Met de wizard Catalogus terugzetten kunt u een lokale back-upcatalogus die beschadigd is herstellen.

In Windows Server Backup worden de gegevens van uw back-ups (van welke volumes een back-up is gemaakt en waar de back-ups zich bevinden) opgeslagen in een bestand dat een back-upcatalogus wordt genoemd. De catalogus wordt opgeslagen op dezelfde locatie als waarop u de back-ups opslaat: <StorageLocation>\WindowsImageBackup\<ComputerBackedUp>\Catalogus\. Daarnaast wordt in Windows Server Backup op de computer waarvan een back-up wordt gemaakt een hoofdcatalogus bijgehouden in de map: <systemdrive>\Informatie over systeemvolumes\WindowsImageBackup\Catalogus\. Als dat bestand beschadigd raakt, ontvangt u een waarschuwing en wordt een gebeurtenis toegevoegd aan het gebeurtenislogboek (gebeurtenis 514). Als u wilt doorgaan met het maken van back-ups, moet u de catalogus terugzetten vanuit een back-up of de catalogus verwijderen.

Als u geen back-ups hebt om de catalogus te herstellen (zodat u de catalogus moet verwijderen), gaat de informatie over eerdere back-ups verloren en hebt u geen toegang meer tot de back-ups met de module Windows Server Backup. In dit geval moet u een nieuwe back-up maken nadat de catalogus is verwijderd.

Belangrijk

De wizard Catalogus terugzetten is alleen beschikbaar in Windows Server Backup als de catalogus is beschadigd.

Opmerking

U kunt deze taken ook uitvoeren met de opdrachten Wbadmin restore catalog en Wbadmin delete catalog. Zie https://go.microsoft.com/fwlink/?LinkId=140216 voor de syntaxis en voorbeelden van Wbadmin. (De pagina is mogelijk Engelstalig.)

Een back-upcatalogus herstellen
  1. Klik op Start, klik op Systeembeheer en klik vervolgens op Windows Server Backup.

  2. Klik in het deelvenster Acties op de standaardpagina van de module onder Windows Server Backup op Catalogus terugzetten. De wizard Catalogus terugzetten wordt weergegeven.

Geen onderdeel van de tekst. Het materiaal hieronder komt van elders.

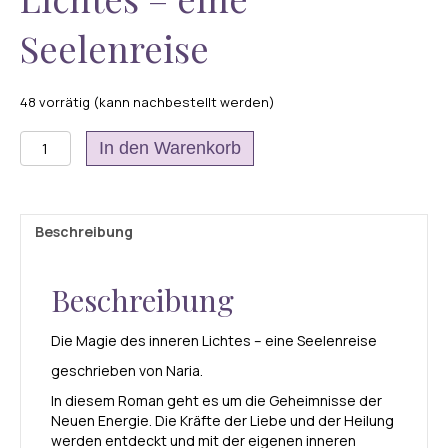
Seelenreise
48 vorrätig (kann nachbestellt werden)
Die
In den Warenkorb
Magie
des
inneren
Lichtes
Beschreibung
-
eine
Seelenreise
Beschreibung
Menge
Die Magie des inneren Lichtes – eine Seelenreise
geschrieben von Naria.
In diesem Roman geht es um die Geheimnisse der
Neuen Energie. Die Kräfte der Liebe und der Heilung
werden entdeckt und mit der eigenen inneren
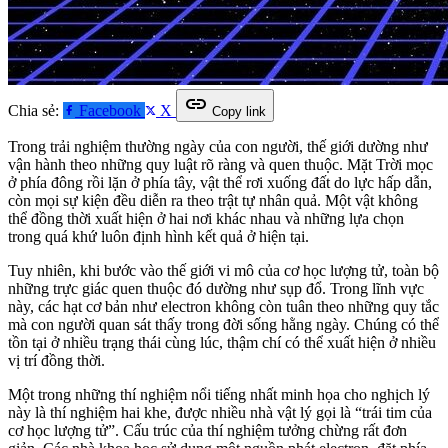
link
Chia sẻ:
Facebook
X
Copy link
Trong trải nghiệm thường ngày của con người, thế giới dường như
vận hành theo những quy luật rõ ràng và quen thuộc. Mặt Trời mọc
ở phía đông rồi lặn ở phía tây, vật thể rơi xuống đất do lực hấp dẫn,
còn mọi sự kiện đều diễn ra theo trật tự nhân quả. Một vật không
thể đồng thời xuất hiện ở hai nơi khác nhau và những lựa chọn
trong quá khứ luôn định hình kết quả ở hiện tại.
Tuy nhiên, khi bước vào thế giới vi mô của cơ học lượng tử, toàn bộ
những trực giác quen thuộc đó dường như sụp đổ. Trong lĩnh vực
này, các hạt cơ bản như electron không còn tuân theo những quy tắc
mà con người quan sát thấy trong đời sống hằng ngày. Chúng có thể
tồn tại ở nhiều trạng thái cùng lúc, thậm chí có thể xuất hiện ở nhiều
vị trí đồng thời.
Một trong những thí nghiệm nổi tiếng nhất minh họa cho nghịch lý
này là thí nghiệm hai khe, được nhiều nhà vật lý gọi là “trái tim của
cơ học lượng tử”. Cấu trúc của thí nghiệm tưởng chừng rất đơn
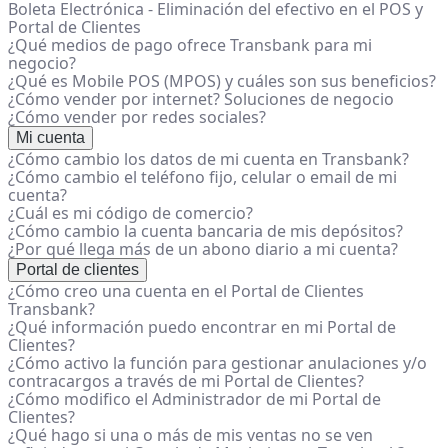
Boleta Electrónica - Eliminación del efectivo en el POS y
Portal de Clientes
¿Qué medios de pago ofrece Transbank para mi
negocio?
¿Qué es Mobile POS (MPOS) y cuáles son sus beneficios?
¿Cómo vender por internet? Soluciones de negocio
¿Cómo vender por redes sociales?
Mi cuenta
¿Cómo cambio los datos de mi cuenta en Transbank?
¿Cómo cambio el teléfono fijo, celular o email de mi
cuenta?
¿Cuál es mi código de comercio?
¿Cómo cambio la cuenta bancaria de mis depósitos?
¿Por qué llega más de un abono diario a mi cuenta?
Portal de clientes
¿Cómo creo una cuenta en el Portal de Clientes
Transbank?
¿Qué información puedo encontrar en mi Portal de
Clientes?
¿Cómo activo la función para gestionar anulaciones y/o
contracargos a través de mi Portal de Clientes?
¿Cómo modifico el Administrador de mi Portal de
Clientes?
¿Qué hago si una o más de mis ventas no se ven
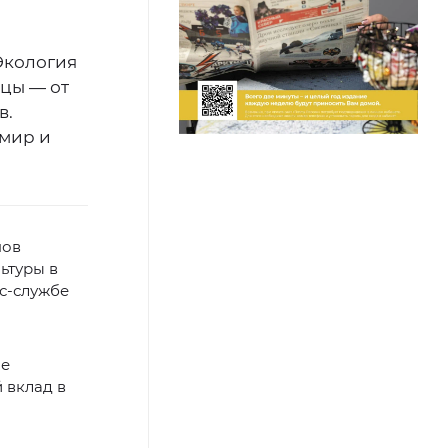
Экология
ьцы — от
в.
 мир и
пов
ьтуры в
сс-службе
ле
 вклад в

  3. Voer op de pagina Type opslagruimte opgeven een van de volgende bewerkingen uit en klik op Volgende:

    • Klik op Lokale stations.

      1. Selecteer in de vervolgkeuzelijst op de pagina Locatie voor back-up selecteren het volume of station met de back-up die u wilt gebruiken. Als u dvd's of andere media gebruikt, moet de laatste dvd van de reeks in het station zijn geplaatst. Klik op Volgende.

      2. Als u een back-up wilt gebruiken die op een interne of externe harde schijf is opgeslagen, selecteert u op de pagina Server selecteren de server met de bewuste back-up.

    • Klik op Externe gedeelde map.

      Typ op de pagina Geef de externe map op het pad naar de map met de back-up die u wilt gebruiken.

    • Klik op Ik heb geen bruikbare back-ups als u niet over een back-up beschikt aan de hand waarvan u de catalogus kunt terugzetten en de catalogus alleen maar wilt verwijderen.

  4. Controleer de gegevens op de pagina Bevestigen en klik vervolgens op Voltooien om catalogus terug te zetten.

  5. Klik op de pagina Samenvatting op Sluiten.

  6. Nadat de catalogus is teruggezet of is verwijderd, moet u Windows Server Backup sluiten en opnieuw openen om de weergave te vernieuwen.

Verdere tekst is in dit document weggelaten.